By October 7, 2014October 1st, 2020No Comments

This is an extended version of Krste’s comment on the RISC-V EE Times article about our Dhrystone benchmarking methodology.
We have reported a Dhrystone score of 1.72 DMIPS/MHz for the Rocket core here. We pulled the Dhrystone comparison together quickly, as we kept getting asked about how we compared to ARM cores and these were the only publicly available numbers we could easily compare against. We didn’t spent a lot of time on it, as we’re not particularly interested in “Dhrystone Drag Racing” with minimal stripped-down cores. Basically, we sized the caches to match ARM’s configuration publicly available on their website and removed our vector floating-point unit to make a fairer comparison with the A5, which was also configured without an FPU or vector unit. We didn’t strip out a lot of other stuff that we could have.
Here’s a more detailed specification of the Rocket core we’ve used:

  • The Rocket core implements RV64IMA, i.e., base integer, integer multiply/divide, and atomic operations (which are quite extensive in RISC-V and go unused in Dhrystone). Our registers are twice as wide (64 vs 32) and we have twice as many user registers (32 versus 16) as ARM. The 64-bit width does help Dhrystone, but also lots of other code, and they are obviously included in our area number.
  • The instruction cache was 16KB 2-way set-associative with 64-byte lines, blocking on misses.
  • The data cache was also 16KB 2-way set-associative with 64-byte lines, but because it was designed to work with our high-performance vector unit, it’s non-blocking with 2 MSHRs, 16 replay-queue entries, and 17 store-data queue entries. None of these help Dhrystone, which never misses in the caches.
  • When we compared numbers with and without caches, we weren’t sure what ARM left out, so we only removed the SRAM tag and data arrays and left in all of the above cache control logic in our core area. The MMU has 8 ITLB and 8 DTLB entries, fully associative, and the MMU has a hardware page-table walker. Obviously, the hardware page table walker doesn’t help Dhrystone.
  • The branch prediction hardware is a BTB with 64 entries, a BHT with 128 entries, and a RAS with 2 entries. This amount of branch prediction helps Dhyrstone, but helps a lot of other code, too.

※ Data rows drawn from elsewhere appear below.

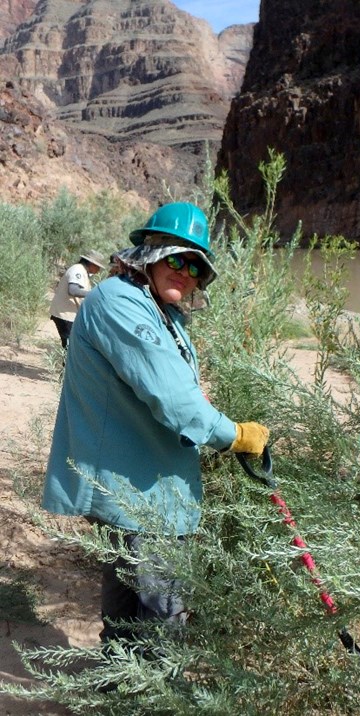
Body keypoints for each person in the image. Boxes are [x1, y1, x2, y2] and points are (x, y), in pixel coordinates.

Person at [42, 201, 269, 645]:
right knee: (159, 623)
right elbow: (172, 400)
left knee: (127, 617)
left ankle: (119, 692)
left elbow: (171, 386)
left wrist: (199, 409)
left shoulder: (157, 310)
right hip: (145, 498)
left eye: (196, 266)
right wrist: (233, 435)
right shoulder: (120, 301)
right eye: (176, 258)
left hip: (141, 491)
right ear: (148, 253)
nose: (186, 271)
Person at [49, 249, 106, 348]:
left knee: (71, 346)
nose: (98, 270)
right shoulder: (77, 270)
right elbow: (73, 290)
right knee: (70, 346)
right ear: (91, 264)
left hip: (69, 314)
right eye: (98, 267)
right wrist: (95, 294)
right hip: (65, 315)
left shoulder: (82, 271)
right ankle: (67, 363)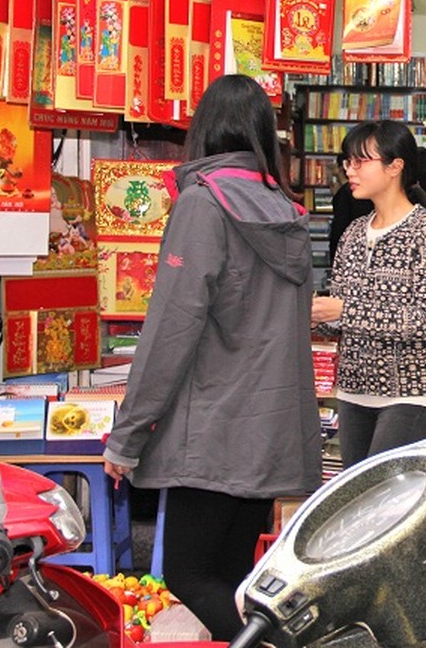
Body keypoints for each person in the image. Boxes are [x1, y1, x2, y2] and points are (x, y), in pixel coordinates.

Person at [102, 75, 321, 640]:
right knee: (230, 575)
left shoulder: (204, 204)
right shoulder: (283, 209)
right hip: (268, 428)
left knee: (188, 572)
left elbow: (170, 332)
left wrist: (126, 437)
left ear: (204, 130)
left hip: (214, 430)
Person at [311, 121, 426, 468]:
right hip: (353, 389)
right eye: (348, 162)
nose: (350, 170)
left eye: (360, 162)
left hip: (409, 390)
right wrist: (309, 312)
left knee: (384, 497)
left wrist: (342, 310)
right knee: (357, 499)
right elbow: (336, 322)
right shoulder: (354, 233)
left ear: (394, 167)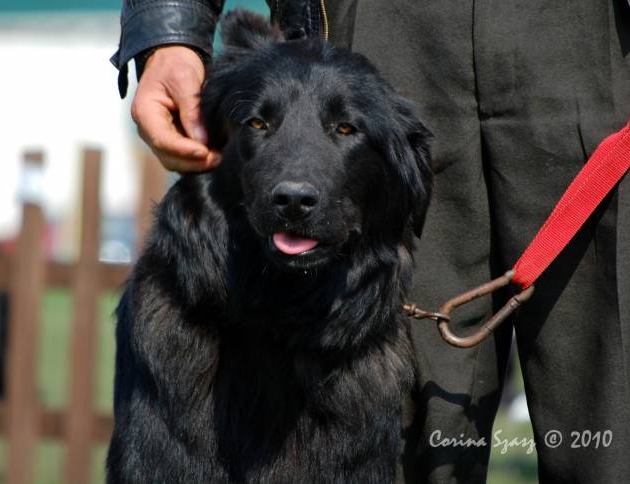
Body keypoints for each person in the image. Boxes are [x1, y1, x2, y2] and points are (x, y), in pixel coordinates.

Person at [111, 1, 630, 482]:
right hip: (378, 26)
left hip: (595, 35)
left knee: (611, 437)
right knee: (415, 454)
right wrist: (170, 30)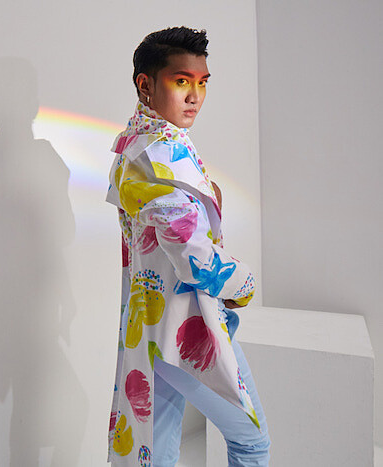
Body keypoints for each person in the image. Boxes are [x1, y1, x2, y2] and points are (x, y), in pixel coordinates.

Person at [106, 27, 270, 466]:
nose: (195, 96)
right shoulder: (155, 157)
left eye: (202, 83)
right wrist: (245, 284)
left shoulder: (138, 143)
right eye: (181, 81)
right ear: (145, 84)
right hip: (184, 327)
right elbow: (196, 259)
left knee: (153, 455)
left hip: (151, 324)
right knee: (251, 444)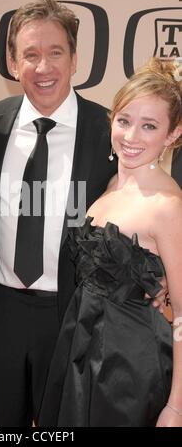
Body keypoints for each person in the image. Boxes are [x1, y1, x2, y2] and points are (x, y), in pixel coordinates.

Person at [0, 0, 165, 427]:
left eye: (56, 52)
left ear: (75, 58)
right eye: (31, 55)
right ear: (11, 61)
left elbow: (145, 202)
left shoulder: (108, 132)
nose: (44, 67)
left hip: (72, 315)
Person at [39, 57, 182, 427]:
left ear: (173, 134)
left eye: (149, 126)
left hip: (129, 365)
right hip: (80, 342)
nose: (131, 137)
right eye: (124, 121)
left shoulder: (167, 207)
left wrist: (177, 406)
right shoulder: (113, 184)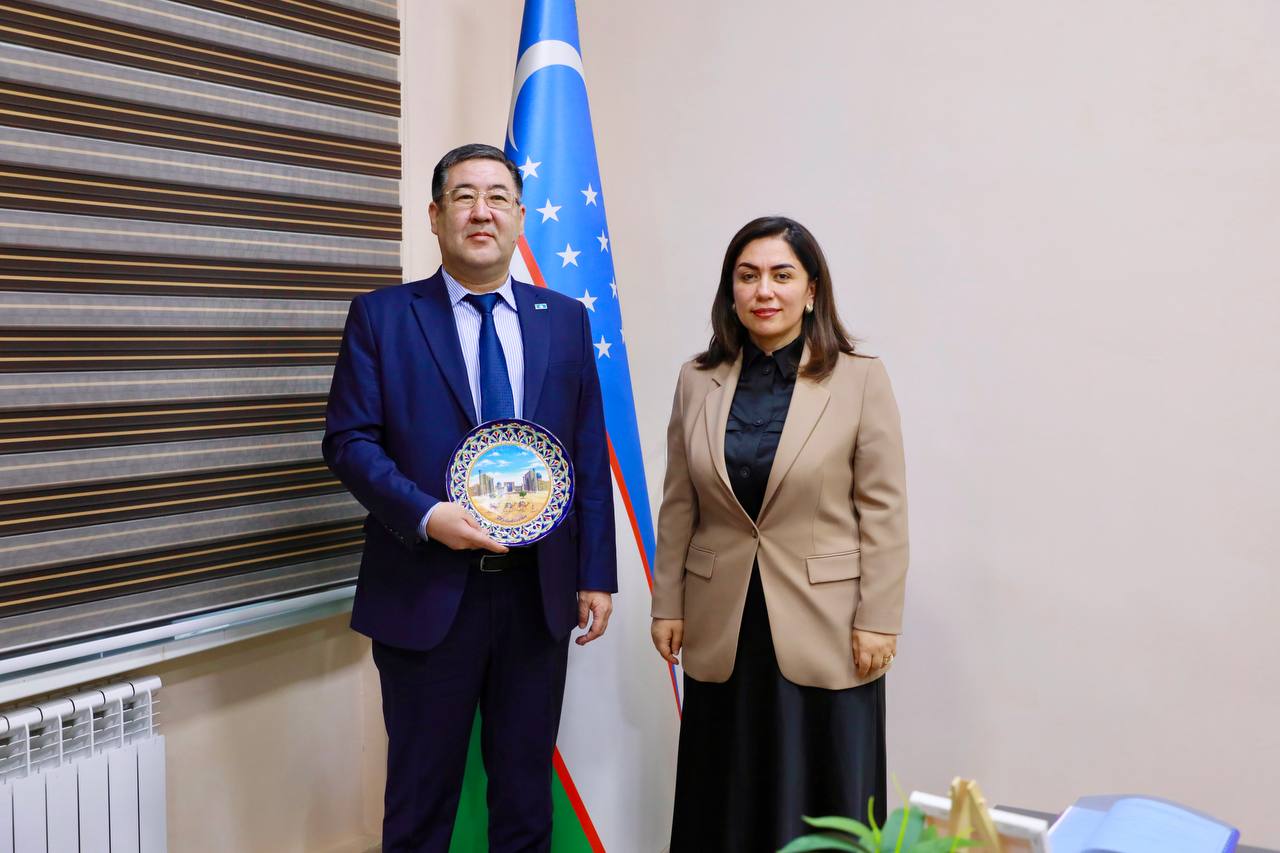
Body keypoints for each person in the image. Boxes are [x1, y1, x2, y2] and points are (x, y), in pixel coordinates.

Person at [323, 143, 617, 852]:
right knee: (420, 806)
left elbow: (586, 451)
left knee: (524, 802)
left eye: (498, 197)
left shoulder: (564, 319)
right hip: (424, 590)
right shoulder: (383, 317)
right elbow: (349, 441)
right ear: (435, 215)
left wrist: (595, 574)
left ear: (520, 216)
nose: (482, 211)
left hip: (535, 594)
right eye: (463, 196)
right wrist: (427, 515)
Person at [650, 216, 909, 851]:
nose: (764, 290)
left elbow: (884, 508)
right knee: (726, 790)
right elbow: (679, 502)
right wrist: (667, 604)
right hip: (722, 620)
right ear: (731, 291)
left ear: (811, 290)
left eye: (781, 275)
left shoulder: (859, 378)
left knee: (824, 791)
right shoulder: (696, 379)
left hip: (828, 624)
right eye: (748, 276)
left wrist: (879, 618)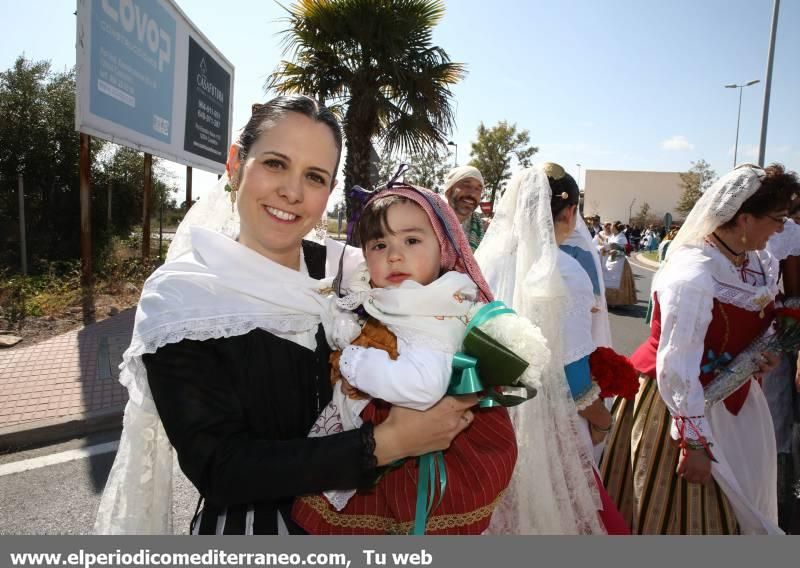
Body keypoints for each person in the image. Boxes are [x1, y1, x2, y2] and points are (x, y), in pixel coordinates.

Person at [94, 95, 477, 535]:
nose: (292, 192)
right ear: (236, 164)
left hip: (374, 522)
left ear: (329, 192)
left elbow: (445, 313)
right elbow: (221, 467)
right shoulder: (183, 297)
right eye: (275, 163)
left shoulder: (351, 269)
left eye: (314, 177)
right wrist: (388, 444)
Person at [292, 184, 535, 534]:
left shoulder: (434, 307)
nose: (394, 255)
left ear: (444, 247)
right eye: (379, 244)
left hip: (420, 448)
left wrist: (352, 361)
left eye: (411, 241)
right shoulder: (392, 296)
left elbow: (422, 385)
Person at [601, 163, 799, 534]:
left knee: (746, 501)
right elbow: (677, 362)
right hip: (680, 406)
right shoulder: (693, 274)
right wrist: (693, 442)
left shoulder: (754, 262)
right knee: (687, 516)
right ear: (743, 219)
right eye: (776, 219)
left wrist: (764, 355)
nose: (781, 229)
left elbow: (753, 322)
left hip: (738, 401)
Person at [477, 164, 628, 534]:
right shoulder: (564, 270)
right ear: (570, 213)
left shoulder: (486, 261)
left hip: (487, 419)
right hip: (547, 423)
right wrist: (602, 421)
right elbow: (572, 371)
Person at [443, 165, 486, 250]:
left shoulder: (487, 231)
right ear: (448, 190)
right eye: (466, 185)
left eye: (478, 189)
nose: (472, 194)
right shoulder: (428, 224)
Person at [597, 222, 637, 306]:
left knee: (616, 281)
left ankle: (616, 301)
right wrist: (602, 247)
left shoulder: (622, 237)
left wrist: (616, 251)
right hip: (610, 260)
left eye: (611, 226)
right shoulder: (612, 236)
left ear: (615, 228)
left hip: (619, 262)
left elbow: (625, 251)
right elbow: (608, 245)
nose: (610, 228)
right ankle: (608, 301)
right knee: (606, 278)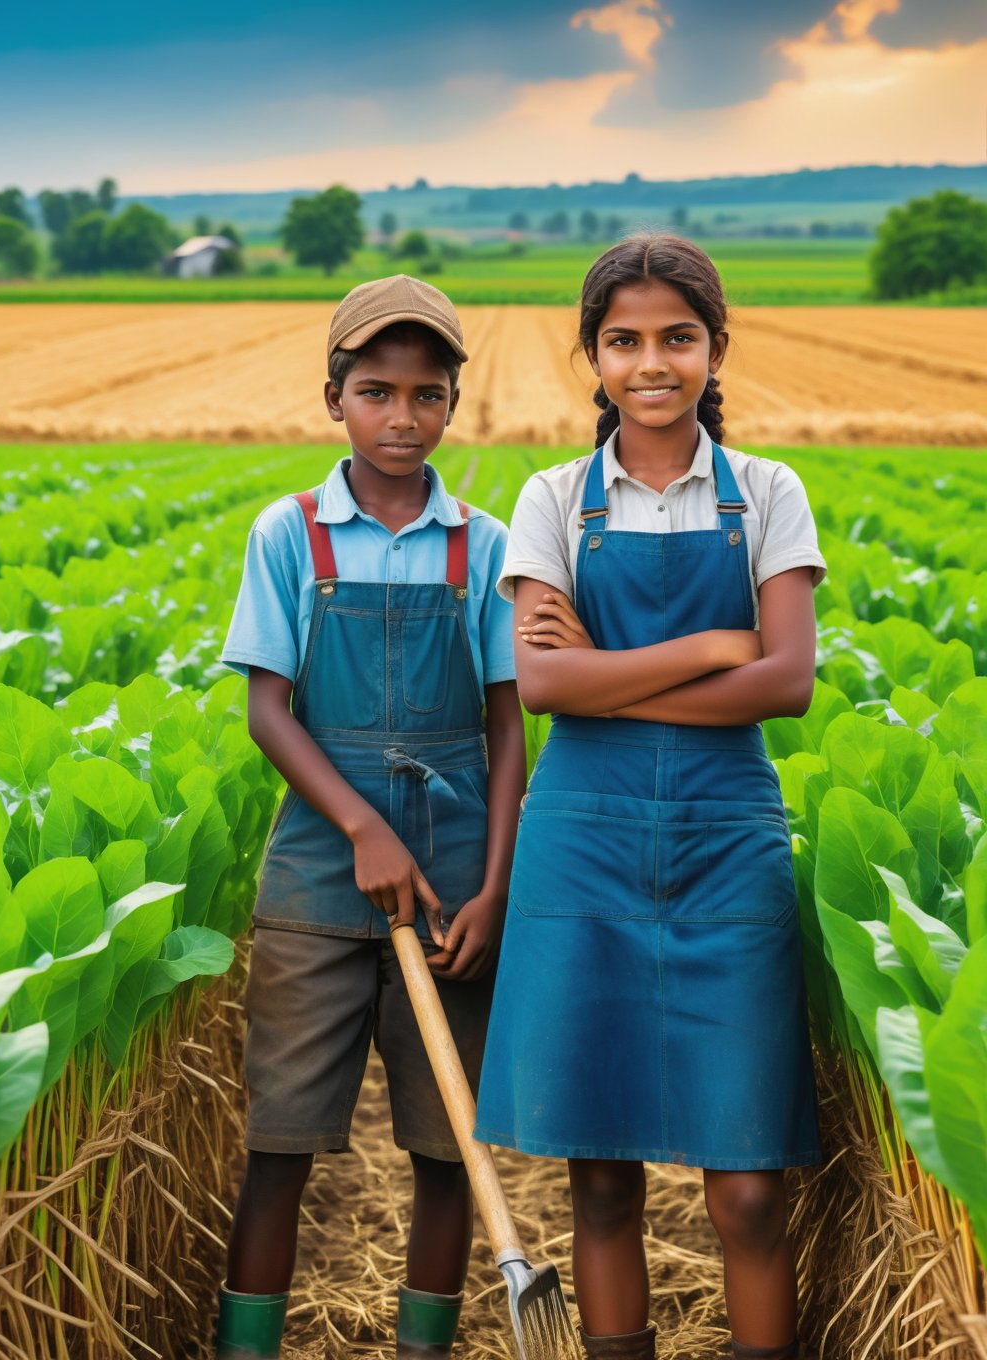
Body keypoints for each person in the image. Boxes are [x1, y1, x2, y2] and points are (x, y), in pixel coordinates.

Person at [474, 234, 825, 1360]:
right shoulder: (551, 497)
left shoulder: (768, 491)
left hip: (731, 846)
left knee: (747, 1194)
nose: (651, 361)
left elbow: (787, 683)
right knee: (603, 1181)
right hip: (581, 849)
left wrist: (612, 683)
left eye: (676, 336)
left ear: (715, 347)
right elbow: (539, 683)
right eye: (623, 340)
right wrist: (715, 645)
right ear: (592, 355)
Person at [216, 275, 525, 1359]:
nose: (403, 418)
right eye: (377, 392)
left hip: (452, 875)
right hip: (316, 867)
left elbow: (507, 729)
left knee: (451, 1149)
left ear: (451, 405)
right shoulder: (289, 532)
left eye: (427, 395)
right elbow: (268, 708)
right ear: (333, 398)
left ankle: (421, 1346)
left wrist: (493, 887)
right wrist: (361, 826)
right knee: (279, 1140)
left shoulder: (479, 543)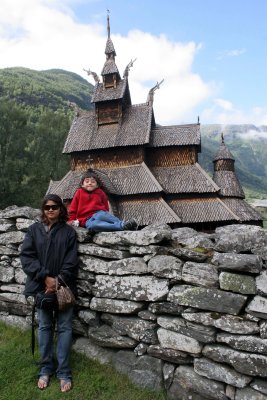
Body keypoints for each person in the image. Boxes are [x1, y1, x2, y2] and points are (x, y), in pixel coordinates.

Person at [20, 194, 79, 392]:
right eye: (47, 207)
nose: (51, 210)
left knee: (64, 328)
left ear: (61, 209)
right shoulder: (33, 230)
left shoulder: (69, 233)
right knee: (44, 326)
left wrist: (58, 281)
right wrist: (45, 277)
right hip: (40, 287)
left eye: (54, 207)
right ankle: (45, 369)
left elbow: (71, 262)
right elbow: (27, 257)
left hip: (64, 288)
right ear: (43, 210)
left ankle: (64, 372)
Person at [68, 170, 137, 232]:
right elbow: (73, 210)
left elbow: (106, 207)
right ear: (82, 184)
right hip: (86, 220)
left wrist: (104, 214)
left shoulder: (100, 192)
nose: (90, 183)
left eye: (93, 181)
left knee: (103, 215)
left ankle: (124, 223)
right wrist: (72, 221)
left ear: (97, 185)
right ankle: (122, 226)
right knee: (93, 226)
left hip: (98, 213)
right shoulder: (79, 192)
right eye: (87, 181)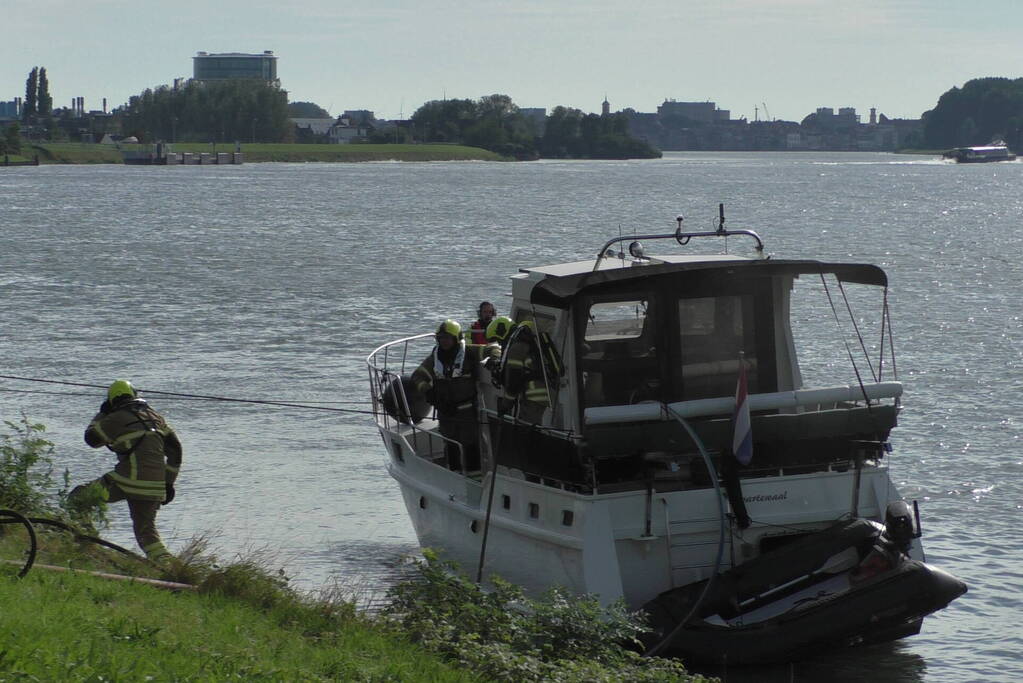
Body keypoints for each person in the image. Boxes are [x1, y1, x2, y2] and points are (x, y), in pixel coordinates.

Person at [70, 380, 182, 563]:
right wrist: (168, 483)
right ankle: (171, 567)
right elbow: (175, 451)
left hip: (127, 481)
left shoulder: (116, 418)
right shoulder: (156, 417)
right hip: (154, 486)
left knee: (78, 497)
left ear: (112, 400)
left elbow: (91, 439)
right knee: (146, 533)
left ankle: (89, 545)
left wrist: (101, 413)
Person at [412, 319, 482, 471]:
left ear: (456, 339)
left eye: (448, 338)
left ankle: (474, 481)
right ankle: (455, 476)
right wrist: (430, 393)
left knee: (471, 447)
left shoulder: (469, 353)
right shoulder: (434, 359)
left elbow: (493, 349)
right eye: (441, 338)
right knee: (450, 446)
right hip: (445, 412)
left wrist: (494, 359)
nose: (444, 341)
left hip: (467, 412)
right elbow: (417, 376)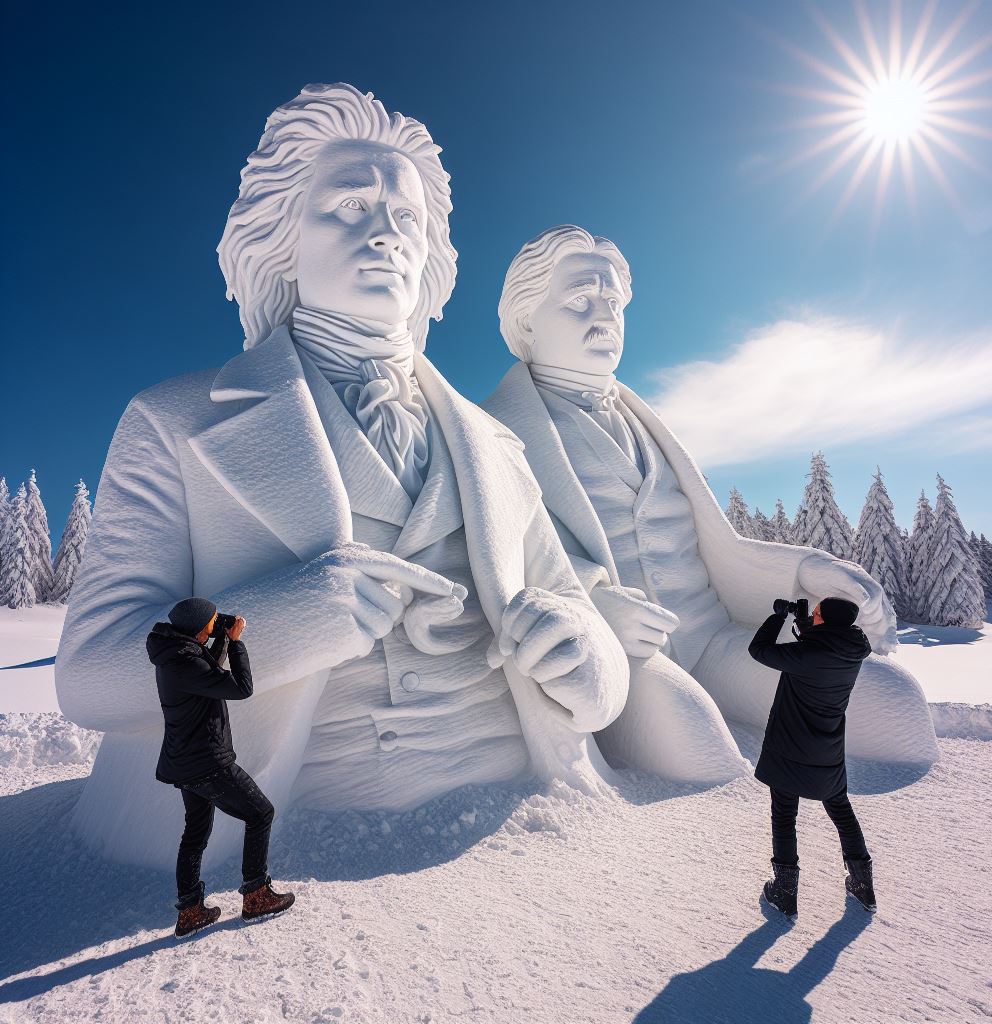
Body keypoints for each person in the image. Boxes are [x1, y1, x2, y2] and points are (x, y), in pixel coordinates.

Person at [55, 85, 628, 873]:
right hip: (285, 856)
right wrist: (283, 620)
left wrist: (588, 661)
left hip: (523, 834)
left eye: (407, 219)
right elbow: (90, 676)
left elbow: (576, 607)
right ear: (281, 237)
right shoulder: (172, 422)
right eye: (351, 207)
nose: (387, 235)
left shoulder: (495, 443)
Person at [483, 224, 939, 774]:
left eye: (613, 301)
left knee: (893, 704)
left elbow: (719, 548)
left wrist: (807, 572)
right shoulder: (492, 433)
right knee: (706, 759)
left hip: (715, 641)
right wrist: (590, 607)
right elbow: (495, 556)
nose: (604, 316)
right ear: (526, 319)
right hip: (628, 657)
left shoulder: (644, 422)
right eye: (580, 299)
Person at [149, 596, 295, 938]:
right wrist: (238, 643)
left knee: (195, 833)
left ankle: (189, 911)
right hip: (207, 762)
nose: (218, 623)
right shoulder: (186, 662)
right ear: (200, 629)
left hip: (184, 762)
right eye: (213, 621)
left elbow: (207, 671)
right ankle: (256, 895)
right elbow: (240, 688)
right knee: (260, 814)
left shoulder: (175, 654)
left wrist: (221, 637)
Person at [748, 596, 877, 922]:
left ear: (827, 621)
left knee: (784, 814)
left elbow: (759, 650)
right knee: (841, 812)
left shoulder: (808, 654)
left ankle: (785, 891)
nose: (813, 614)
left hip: (790, 748)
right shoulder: (851, 651)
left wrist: (777, 617)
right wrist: (807, 626)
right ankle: (863, 884)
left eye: (817, 613)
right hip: (828, 749)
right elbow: (822, 649)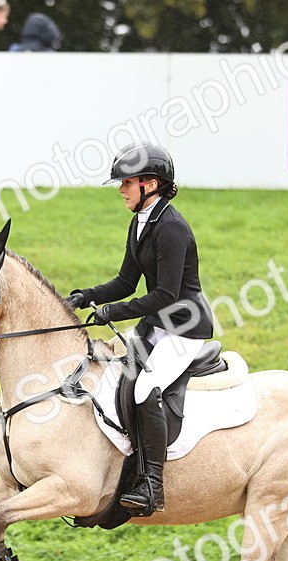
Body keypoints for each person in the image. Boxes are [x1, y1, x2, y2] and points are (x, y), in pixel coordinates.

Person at [65, 143, 214, 517]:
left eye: (127, 182)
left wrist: (113, 311)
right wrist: (87, 296)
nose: (121, 189)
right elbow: (127, 281)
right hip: (158, 323)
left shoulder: (173, 229)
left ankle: (152, 484)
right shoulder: (141, 221)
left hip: (185, 328)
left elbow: (166, 295)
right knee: (111, 375)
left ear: (151, 183)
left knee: (146, 387)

We made sure to adhere to the guidelines in ARM’s Dhrystone benchmarking methodology when compiling the code.  More specifically, we use the following lines to invoke the compiler:

$ riscv-gcc -c -O2 -fno-inline dhry_1.c
$ riscv-gcc -c -O2 -fno-inline dhry_2.c
$ riscv-gcc -o dhrystone dhry_1.o dhry_2.o

The disassembled benchmark code can be found here.
Our standard C library does include hand-optimized assembly, and does make use of all 64-bits (of course!), but we also did this for functions not used by Dhrystone, as an optimized standard library helps all code.
Like ARM, we didn’t actually fabricate this version of the RTL, but we have fabricated and measured enough variants in different processes to be confident in our layout results.
Overall, we’re pretty sure it’s a reasonable comparison, though we’re not completely sure about all the details in ARM’s result to make sure we’re being fair. But you don’t need to take our word for it: you can checkout our Rocket core generator and replicate the same experiment on your end!